● Your goal
In the items below, reproduce the stretch from the line containing "low Water Heater" through the line containing "expert inspection and repair.", keeping every character unchanged and including both end lines.

● Supplied records
---*---

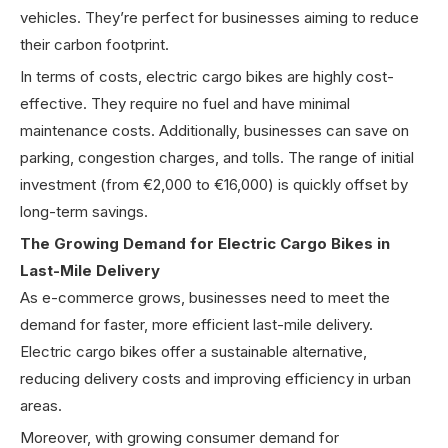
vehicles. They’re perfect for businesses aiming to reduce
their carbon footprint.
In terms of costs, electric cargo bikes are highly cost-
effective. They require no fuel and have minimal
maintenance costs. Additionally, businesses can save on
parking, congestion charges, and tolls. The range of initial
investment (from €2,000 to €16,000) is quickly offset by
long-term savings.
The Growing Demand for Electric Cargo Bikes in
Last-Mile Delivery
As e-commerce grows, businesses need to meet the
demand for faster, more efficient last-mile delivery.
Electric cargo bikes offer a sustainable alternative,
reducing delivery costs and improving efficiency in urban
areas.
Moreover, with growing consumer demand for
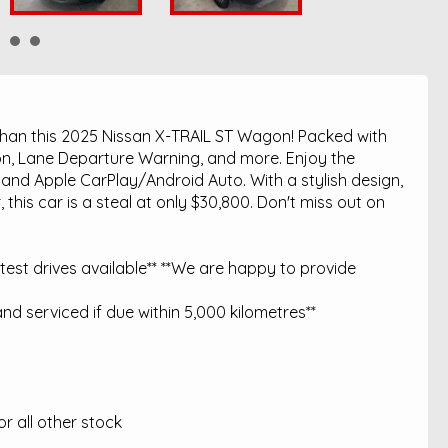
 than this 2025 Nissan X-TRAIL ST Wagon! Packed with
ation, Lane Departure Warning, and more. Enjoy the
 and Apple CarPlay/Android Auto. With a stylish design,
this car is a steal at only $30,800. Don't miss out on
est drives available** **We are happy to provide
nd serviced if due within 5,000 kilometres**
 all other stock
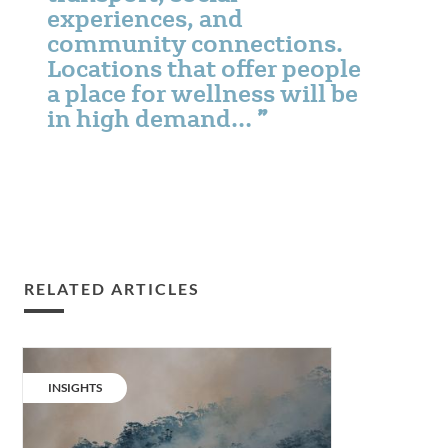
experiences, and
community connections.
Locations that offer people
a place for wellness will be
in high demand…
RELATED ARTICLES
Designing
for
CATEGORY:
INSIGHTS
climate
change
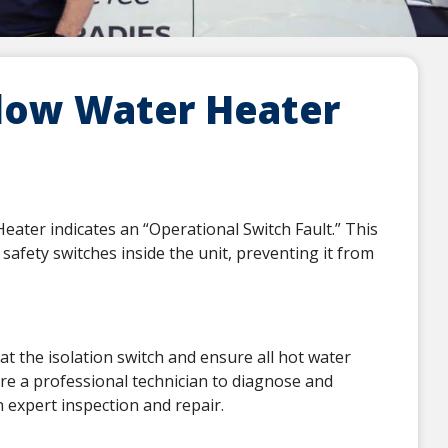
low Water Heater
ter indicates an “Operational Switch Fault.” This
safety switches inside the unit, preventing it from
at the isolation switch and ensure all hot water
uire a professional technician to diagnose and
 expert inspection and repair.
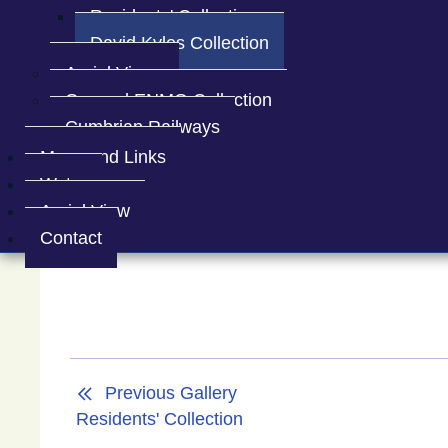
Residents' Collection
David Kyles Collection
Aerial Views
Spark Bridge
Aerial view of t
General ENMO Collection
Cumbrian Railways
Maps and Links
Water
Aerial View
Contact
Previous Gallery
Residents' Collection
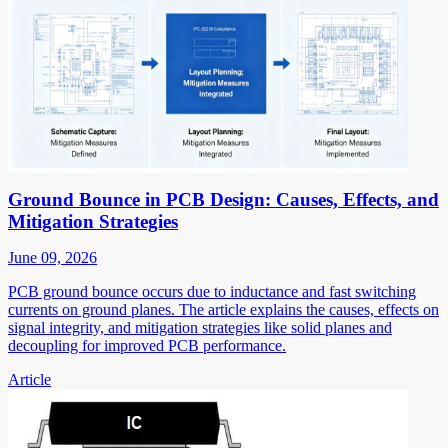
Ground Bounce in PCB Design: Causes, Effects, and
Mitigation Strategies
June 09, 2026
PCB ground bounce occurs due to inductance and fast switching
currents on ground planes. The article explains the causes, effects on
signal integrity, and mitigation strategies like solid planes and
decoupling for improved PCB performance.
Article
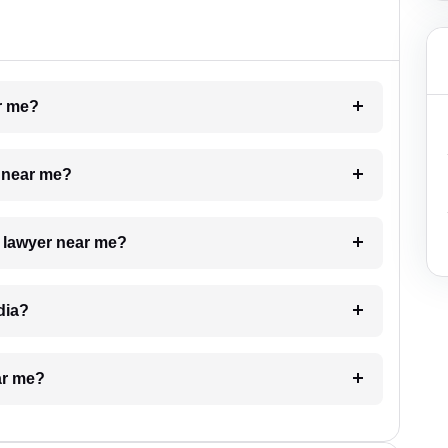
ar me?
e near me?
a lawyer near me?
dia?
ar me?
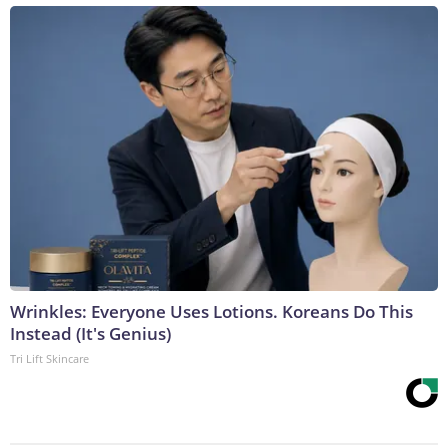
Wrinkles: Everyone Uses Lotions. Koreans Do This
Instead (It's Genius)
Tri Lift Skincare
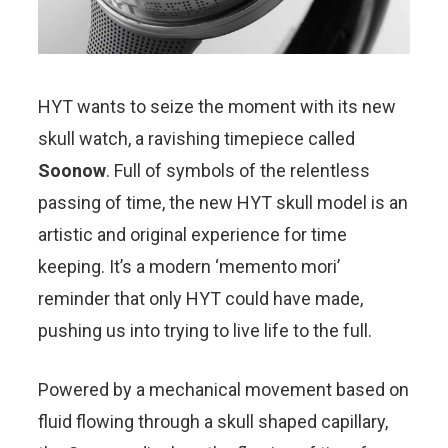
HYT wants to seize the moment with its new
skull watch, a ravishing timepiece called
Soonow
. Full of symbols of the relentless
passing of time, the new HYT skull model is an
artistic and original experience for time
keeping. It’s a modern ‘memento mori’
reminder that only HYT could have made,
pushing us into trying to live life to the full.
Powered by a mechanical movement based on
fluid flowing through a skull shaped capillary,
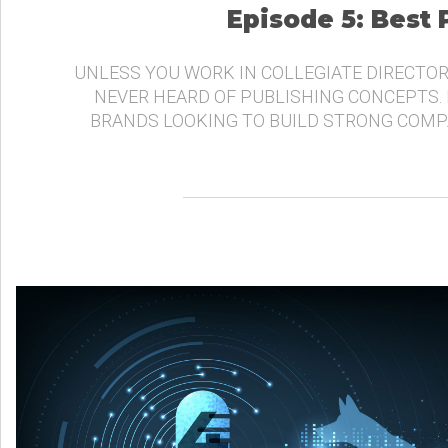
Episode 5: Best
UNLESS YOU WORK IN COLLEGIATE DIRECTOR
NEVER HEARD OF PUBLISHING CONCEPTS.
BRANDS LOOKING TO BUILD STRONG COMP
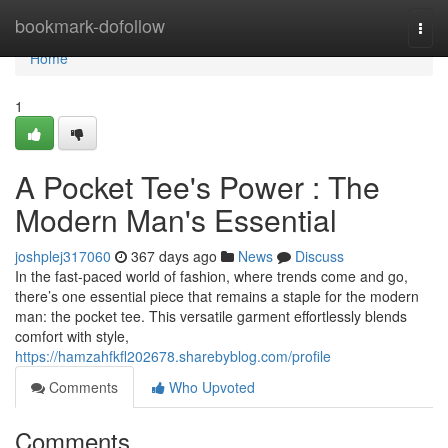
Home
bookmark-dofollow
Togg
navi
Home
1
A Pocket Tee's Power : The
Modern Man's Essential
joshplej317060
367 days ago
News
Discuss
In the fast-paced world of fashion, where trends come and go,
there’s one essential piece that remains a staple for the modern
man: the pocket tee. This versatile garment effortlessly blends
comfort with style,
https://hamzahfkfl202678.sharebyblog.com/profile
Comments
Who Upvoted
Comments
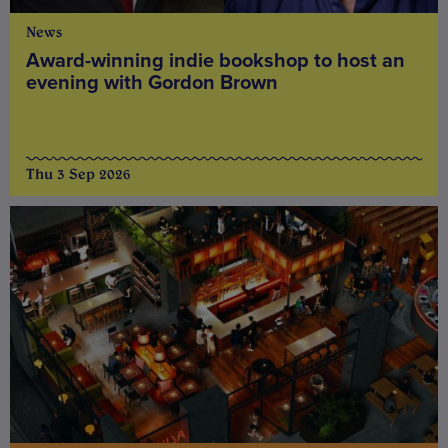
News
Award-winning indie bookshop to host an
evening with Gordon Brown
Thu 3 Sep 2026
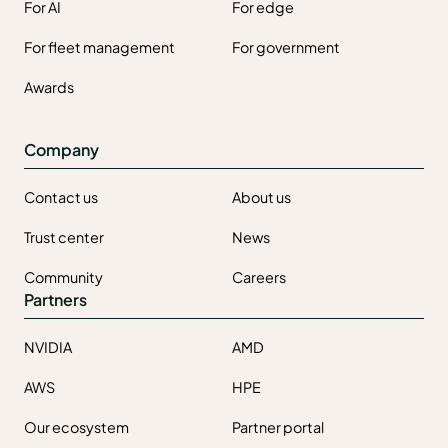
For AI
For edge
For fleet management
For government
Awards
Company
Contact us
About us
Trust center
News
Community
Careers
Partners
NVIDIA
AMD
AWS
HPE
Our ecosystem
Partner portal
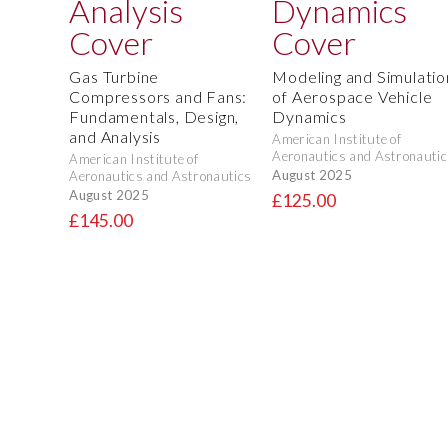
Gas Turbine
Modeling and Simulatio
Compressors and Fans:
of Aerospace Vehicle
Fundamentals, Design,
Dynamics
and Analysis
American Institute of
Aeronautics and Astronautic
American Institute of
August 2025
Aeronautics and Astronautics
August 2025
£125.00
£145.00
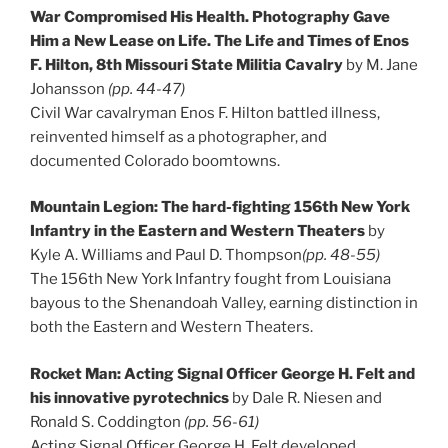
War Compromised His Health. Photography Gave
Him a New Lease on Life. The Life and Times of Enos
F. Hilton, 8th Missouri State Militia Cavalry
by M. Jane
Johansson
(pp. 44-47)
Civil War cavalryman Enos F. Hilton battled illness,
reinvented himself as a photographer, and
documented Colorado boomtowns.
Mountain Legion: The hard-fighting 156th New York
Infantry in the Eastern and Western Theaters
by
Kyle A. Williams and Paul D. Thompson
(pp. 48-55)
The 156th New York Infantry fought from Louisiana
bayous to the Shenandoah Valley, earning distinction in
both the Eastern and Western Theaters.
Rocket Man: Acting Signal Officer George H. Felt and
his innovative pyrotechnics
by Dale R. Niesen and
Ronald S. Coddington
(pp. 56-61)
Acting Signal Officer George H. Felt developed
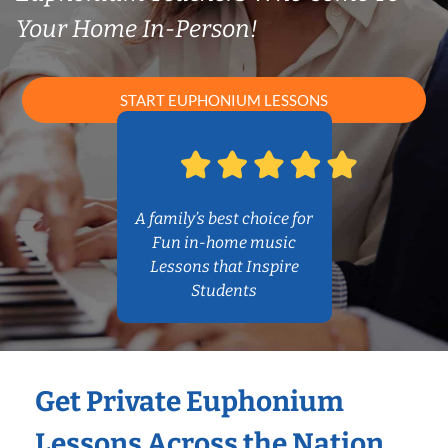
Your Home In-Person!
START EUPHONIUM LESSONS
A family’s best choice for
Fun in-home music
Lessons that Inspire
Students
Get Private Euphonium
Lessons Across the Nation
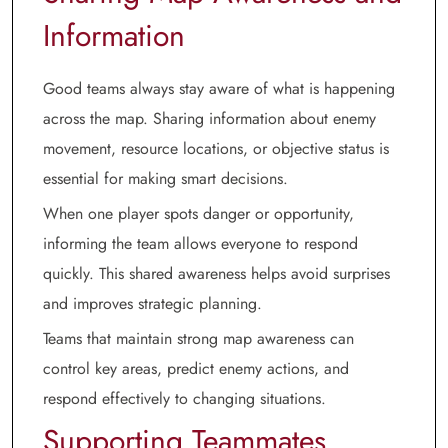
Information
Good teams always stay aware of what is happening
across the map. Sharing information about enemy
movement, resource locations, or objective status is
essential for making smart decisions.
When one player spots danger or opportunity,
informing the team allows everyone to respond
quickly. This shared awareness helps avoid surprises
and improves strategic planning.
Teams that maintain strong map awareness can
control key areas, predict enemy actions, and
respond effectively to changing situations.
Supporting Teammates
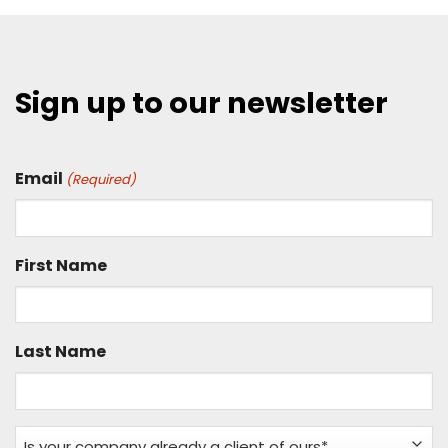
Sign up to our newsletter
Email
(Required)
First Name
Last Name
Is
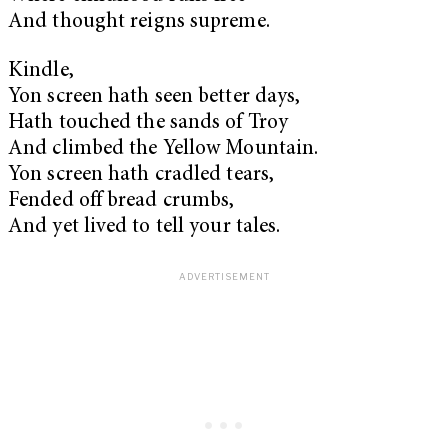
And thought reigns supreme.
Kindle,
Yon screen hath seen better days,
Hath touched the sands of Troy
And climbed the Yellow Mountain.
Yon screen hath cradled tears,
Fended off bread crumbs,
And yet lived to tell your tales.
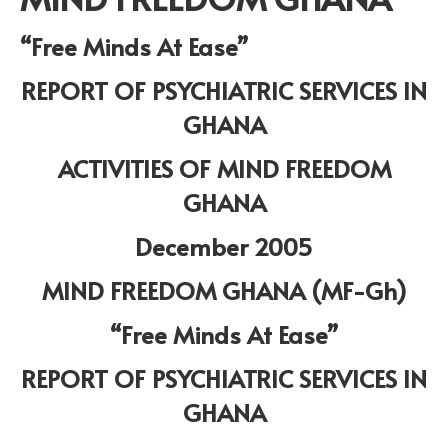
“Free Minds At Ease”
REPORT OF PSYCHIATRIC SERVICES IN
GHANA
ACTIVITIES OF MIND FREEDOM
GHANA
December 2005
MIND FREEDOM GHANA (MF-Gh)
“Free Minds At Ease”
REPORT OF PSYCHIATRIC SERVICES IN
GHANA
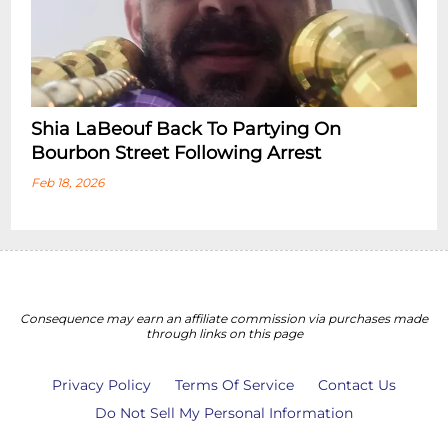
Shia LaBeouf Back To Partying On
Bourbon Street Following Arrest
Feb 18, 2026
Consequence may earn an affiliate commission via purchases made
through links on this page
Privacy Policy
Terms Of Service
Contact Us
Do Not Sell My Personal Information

---*---

● Response to the task
low Water Heater
ter indicates an “Operational Switch Fault.” This
safety switches inside the unit, preventing it from
at the isolation switch and ensure all hot water
uire a professional technician to diagnose and
 expert inspection and repair.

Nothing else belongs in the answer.